Is the first bit preserving version of a PRG also a PRG?

Question

Given that $G$ is a pseudorandom generator from $\{0,1\}^n$ to $\{0,1\}^{l(n)}$, $G'$ defined as follows: $G'(s) = \begin{cases} G(s) \space \text{if the first bit of s and G(s) are the same} \\ G(s)\oplus 100\cdots0 \space \text{if the first bits of s and G(s) don't match} \end{cases}$

That is, $G'$ is the first-bit preserving version of $G$. Is $G'$ a PRG?

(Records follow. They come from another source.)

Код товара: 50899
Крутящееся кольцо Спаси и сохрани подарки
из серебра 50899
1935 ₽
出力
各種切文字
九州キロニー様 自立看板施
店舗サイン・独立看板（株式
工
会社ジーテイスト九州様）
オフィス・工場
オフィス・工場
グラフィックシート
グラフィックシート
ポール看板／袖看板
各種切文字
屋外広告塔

The reason I am interested in this question is that I wish to construct a first-bit preserving PRG since that would imply that for any PRG $G$, $s\oplus G(s)$ is not always a PRG (checking for the first bit being $0$ or not is a distinguisher).

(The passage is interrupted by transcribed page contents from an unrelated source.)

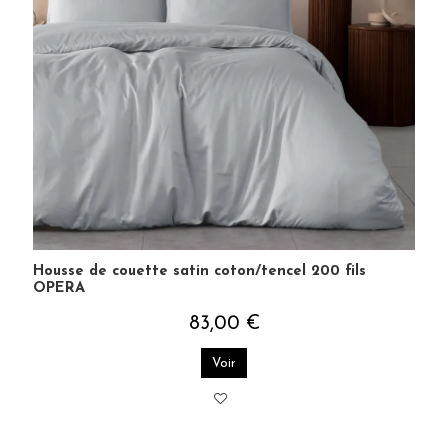
×
BÉNÉFICIEZ DE 10% DE
RÉDUCTION SUR VOTRE
PROCHAINE COMMANDE EN VOUS
INSCRIVANT À LA NEWSLETTER
SENSEI MAISON
Housse de couette satin coton/tencel 200 fils
J'accepte les termes et conditions et la
politique de
OPERA
confidentialité
83,00 €
Voir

I have tried doing a contrapositive argument by assuming $D$ is some PPT distinguisher for telling apart $G(s)$ and $G'(s)$, and using $D$ to construct a PPT algorithm that distinguishes $U_{l(n)}$ from $G(s)$ but I am unable to create one which wins with noticeable probability. I considered the algorithm which on input $w$, flips a coin $b$ and then passes $b||w$ to $D$ and outputs the same output as $D$ but this does not guarantee me a noticeable win probability

Answer 1

(Assuming PRGs exist) it is possible to construct $G$ such that $G'$ is provably a PRG and it is possible to construct $G$ such that $G'$ is provably not a PRG.

As a fun way to disprove the conjecture that $G'$ must be secure whenever $G$ is, let's start by assuming we are given $G$ and $G'$ which are both secure. Now let $F[G']$ denote the function for which $F[G'](x)$ equals $G'(x)$ written in reverse. If $G'$ is secure, then $F[G']$ must be secure. However, applying your transform again gives a $F[G']'$ which is definitely insecure (because its first and last bits always match).

As a hint towards your higher-level motivation, I recommend constructing a "first-bit preserving PRG" by transforming a given PRF $G:\{0,1\}^n\to \{0,1\}^{\ell(n)}$ into a first-bit preserving PRG with domain $\{0,1\}^{n+1}$.